Hierón se acercó a grandes zancadas hasta el borde de la plataforma y miró las hileras de hombres que tenía ante él, todos con las orejeras de los cascos levantadas para poder oírlo bien. Arquímedes se sentía desplazado allí, de modo que regresó con Salud y siguió trabajando con las cuerdas. Haciendo caso omiso del consejo del rey, se había dado prisa para tener la catapulta lista para disparar, y lo único que quedaba pendiente era afinarla. Se encaramó al tronco con el aparejo necesario para enrollar la cuerda.

—Hombres de Siracusa —gritó el rey, con voz alta y clara—, los romanos han decidido enviar a unos cuantos soldados para ver si les enseñamos o no los dientes. Dejaremos que se acerquen todo lo que quieran, y luego les daremos un mordisco tan fuerte que los camaradas que estén viéndolos se cagarán encima de miedo.

Los soldados rugieron de júbilo y golpearon el suelo con la parte inferior de sus lanzas. Arquímedes esperó a que el estruendo se desvaneciera y pulsó el segundo juego de cuerdas de la máquina.

—¡Bien! —aulló Hierón, de un modo que ahogó la nota—. ¡Así que no hagáis nada que pueda espantarlos antes de tiempo! Nada de gritos, y nada de disparos, hasta que yo dé la orden. Cuando estén cerca, les brindaremos un cálido recibimiento. Como ya sabéis, tenemos aquí un par de catapultas nuevas especialmente diseñadas para dar una buena acogida a los romanos. Una se llama Bienvenida y la otra, Salud. ¡Cuando una catapulta de dos talentos te desea que tengas salud, no vuelves a caer enfermo!

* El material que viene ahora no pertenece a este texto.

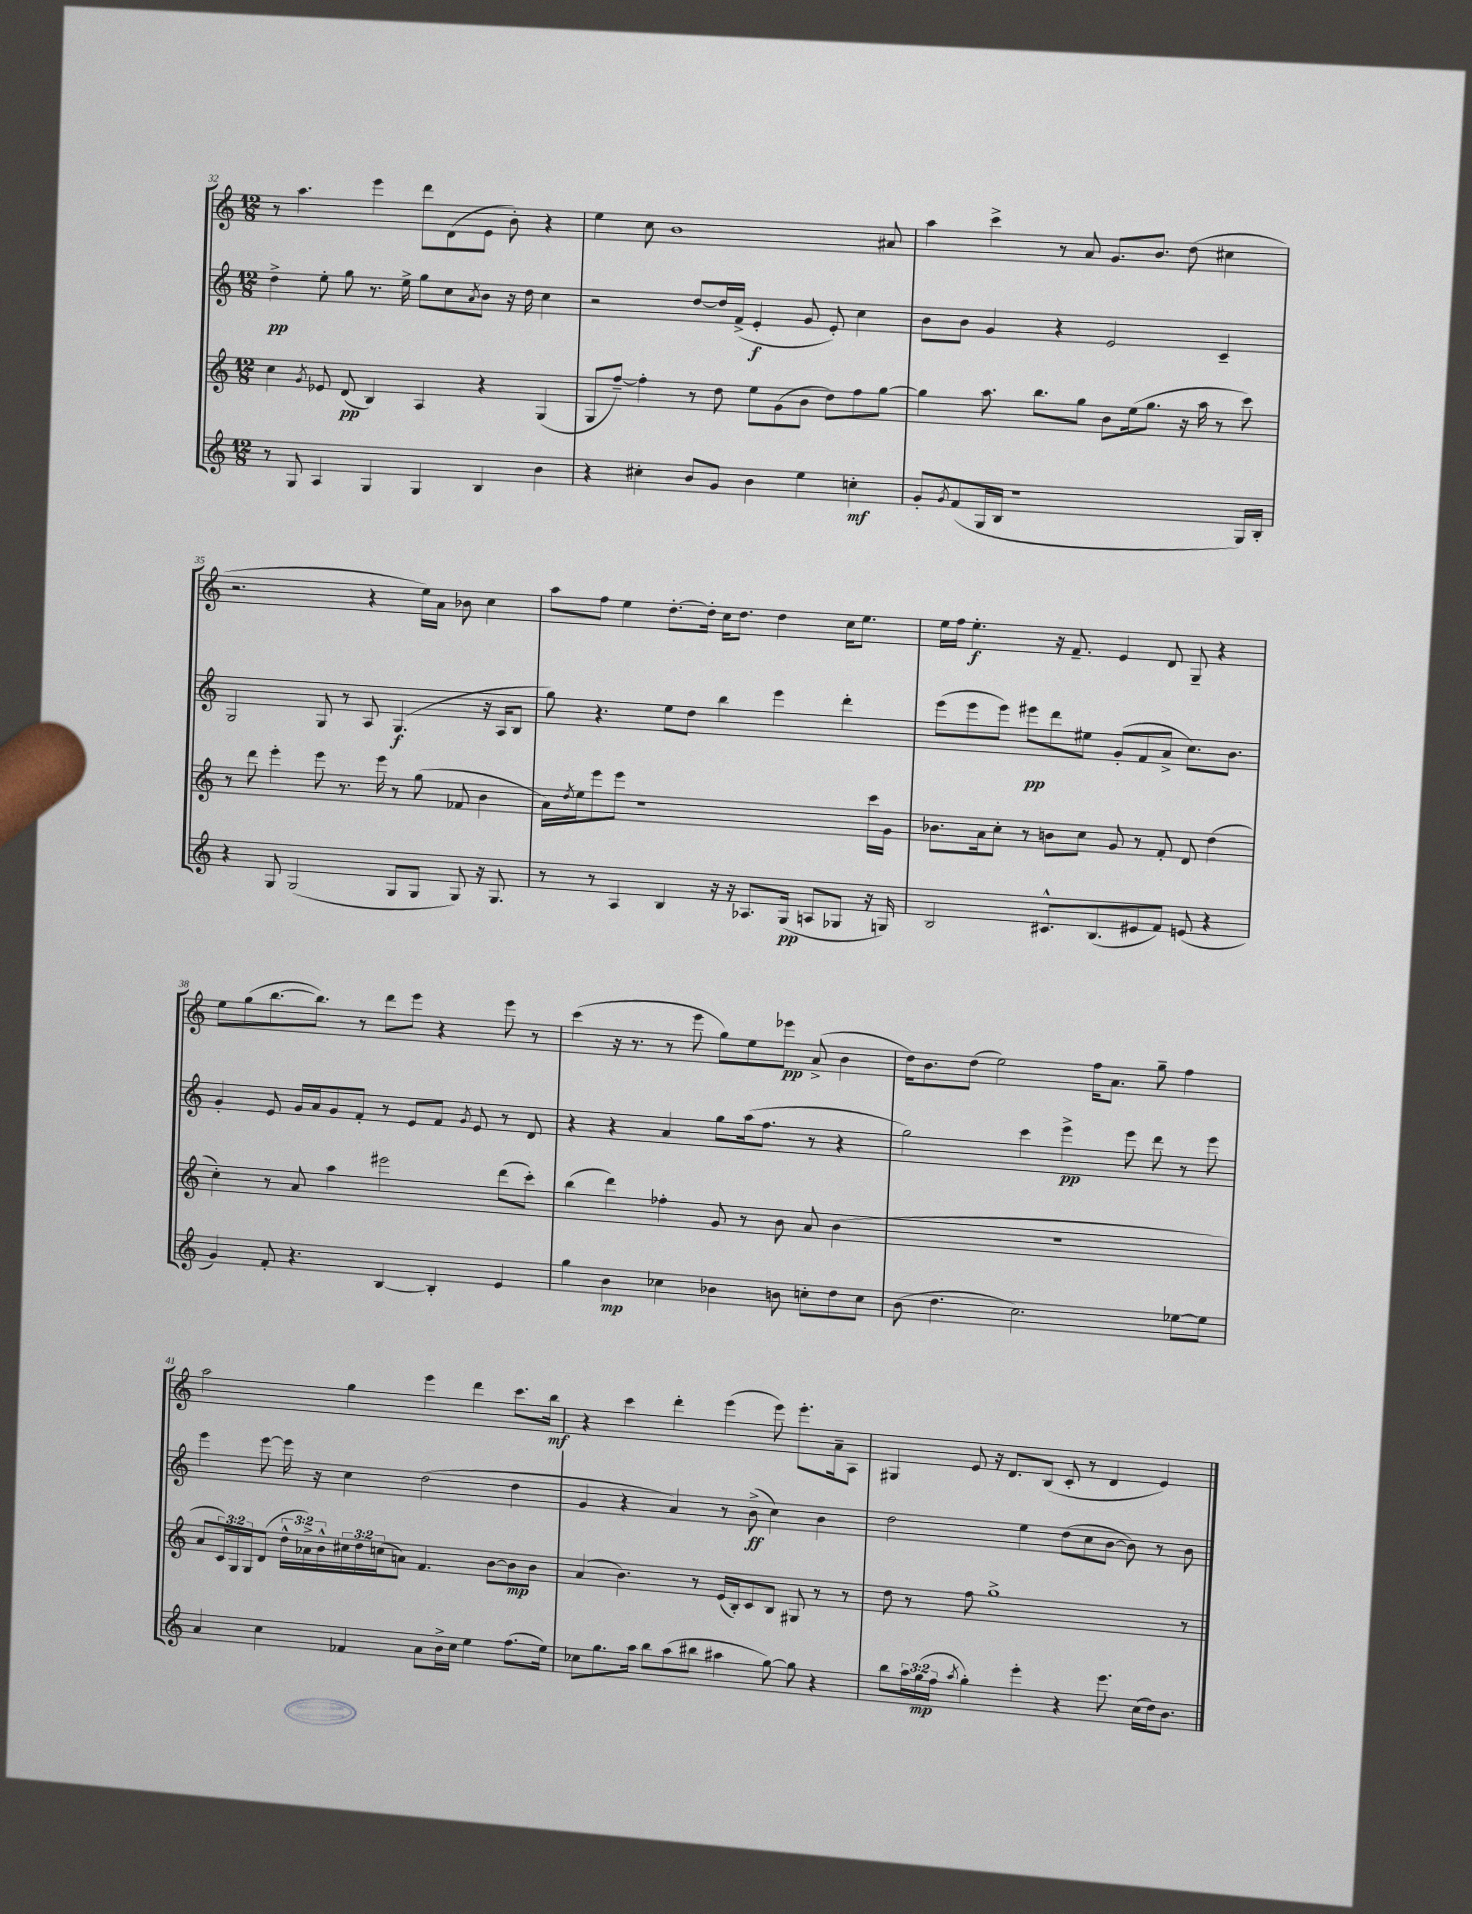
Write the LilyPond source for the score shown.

<<
\new StaffGroup <<
\new Staff = "s0" {
    \clef treble \key c \major \numericTimeSignature \time 12/8
    r8 a''4. e'''4 d'''8 d'8( e'8 b'8-.) r4 |
    e''4 c''8 b'1 ais'8 |
    a''4 c'''4-> r8 a'8 g'8. b'8. d''8( cis''4 |
    r2. r4 e''16) a'16 bes'8 c''4 |
    a''8 f''8 e''4 d''8.~-. d''16-. c''16 d''8. d''4 c''16 e''8. |
    e''16 f''16 e''4.-.\f r16 f'8.-- e'4 d'8 g8-- r4 |
    e''8 g''8( b''8.~ b''8.) r8 d'''8 e'''8 r4 e'''8 r8 |
    c'''4( r16 r8. r8 e'''8 g''8) e''8 ees'''8\pp a'8->( b'4 |
    d''16) b'8. d''8( e''2) f''16 a'8. g''8-- f''4 |
    a''2 g''4 e'''4 d'''4 c'''8. b''16\mf |
    r4 c'''4 d'''4-. e'''4( e'''8) e'''8.-. a'16-- a8 |
    gis4 e'8 r16 d'8. b8( c'8-. r8 d'4 e'4) \bar "|." |
}
\new Staff = "s1" {
    \clef treble \key c \major \numericTimeSignature \time 12/8
    d''4->\pp e''8-. g''8 r8. e''16-> g''8 c''8 \acciaccatura { a'8 } b'8 r16 d''16 c''4 |
    r2 d''8~ d''16 f'16->( e'4-.\f g'8 e'8-.) c''4 |
    b'8 b'8 g'4 r4 e'2 c'4-- |
    g2 g8 r8 a8 g4.\f( r16 a16 b8 |
    g''8) r4. e''8 d''8 b''4 e'''4 d'''4-. |
    e'''8( e'''8 e'''8) eis'''8\pp d'''8 eis''8 g'8-.( f'8 a'8-> c''8.) b'8. |
    g'4-. e'8 g'16 a'16 g'8 f'8-. r8 e'8 f'8 \acciaccatura { g'8 } e'8 r8 d'8 |
    r4 r4 a'4 g''8 a''16( f''8. r8 r4 |
    g''2) c'''4 e'''4->\pp e'''8 d'''8 r8 e'''8 |
    e'''4 e'''8~ e'''16 r16 c''4 d''2( d''4 |
    g'4 r4 a'4) r8 b'8->\ff( c''4) b'4 |
    d''2 e''4 d''8( c''8 b'8~ b'8) r8 b'8 \bar "|." |
}
\new Staff = "s2" {
    \clef treble \key c \major \numericTimeSignature \time 12/8 \override Staff.TupletNumber.text = #tuplet-number::calc-fraction-text
    c''4 \acciaccatura { g'8 } ees'8 d'8\pp( b4) a4 r4 g4( |
    g8 f''8~--) f''4-. r8 d''8 e''8 g'8( b'8 d''8) f''8 g''8~ |
    g''4 a''8. b''8. g''8 b'8 e''16( g''8. r16 a''16 r8 c'''8) |
    r8 d'''8 e'''4-. e'''8 r8. e'''16 r8 g''8( fes'8 b'4 |
    a'16) \acciaccatura { d''8 } e''16 e'''8 e'''8 r1 c'''16 g'16 |
    bes'8. a'16 c''8-. r8 b'8 c''8 g'8 r8 f'8-. d'8 d''4( |
    c''4-.) r8 a'8 a''4 eis'''2 d'''8( c'''8-.) |
    b''4( d'''4) fes''4-. g'8 r8 b'8 a'8 b'4( |
    R1. |
    a'8 \tuplet 3/2 { c'16) g16 g16 } d'8( \tuplet 3/2 { d''16-^ aes'16->) b'16-^ } \tuplet 3/2 { cis''16 d''16 c''16( } a'8) f'4. b'8~ b'8\mp b'8 |
    a'4( b'4.) r8 e'16( b16-.) c'8 b8 gis8 r8 r8 |
    d''8 r8 f''8 g''1-> r8 \bar "|." |
}
\new Staff = "s3" {
    \clef treble \key c \major \numericTimeSignature \time 12/8 \override Staff.TupletNumber.text = #tuplet-number::calc-fraction-text
    r8 g8 a4 g4 g4 b4 b'4 |
    r4 cis''4-. b'8 g'8 b'4 e''4 c''4-.\mf |
    g'8-. \acciaccatura { g'8 } f'8( g16 b16 r1 g16) b16-. |
    r4 g8 g2( g8 g8 g8) r16 g8. |
    r8 r8 a4 b4 r16 r16 aes8. g16\pp( a8 ges8 r16 g16) |
    b2 cis'8.-^ b8.( eis'8 f'8) e'8( r4 |
    g'4) f'8-. r4. b4~ b4-. e'4 |
    g''4 b'4\mp ces''4 bes'4 b'8 c''8-. d''8 c''8 |
    b'8( d''4. c''2.) ees''8~ ees''8 |
    a'4 c''4 fes'4 a'8 b'16-> c''16 e''4 f''8.( e''16) |
    ces''8 g''8. a''16 b''8 a''8( bis''8 ais''4 g''8~) g''8 r4 |
    b''8 \tuplet 3/2 { a''16 g''16\mp( f''16 } \acciaccatura { a''8 } g''4-.) e'''4-. r4 e'''8. c''16( d''16) b'8. \bar "|." |
}
>>
>>
\layout { \context { \Score currentBarNumber = #32 } }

Otro rugido, de carcajadas esta vez. Arquímedes miró a su alrededor con rabia e intentó de nuevo comprobar las cuerdas.

—¡Los quiero aplastados! —gritó el rey, lanzando un puñetazo al aire—. Cuando las catapultas lo hayan hecho, podréis salir a recoger los pedazos y traerlos aquí. Quiero prisioneros, si es que podemos capturarlos. Pero la principal tarea para hoy consiste en lograr que el enemigo entienda lo que le espera si ataca Siracusa. ¿Comprendido?

A modo de respuesta, los hombres vociferaron el grito de guerra, el encarnizado aullido que proferían antes de blandir las armas:

— ¡Alala!

Hierón levantó los brazos por encima de la cabeza, con su manto púrpura ondeando al viento, y exclamó:

—¡Victoria para Siracusa!

Arquímedes dejó caer los aparejos al suelo, exasperado. Hierón abandonó a los soldados, que seguían lanzando vítores, y se volvió para mirar al joven.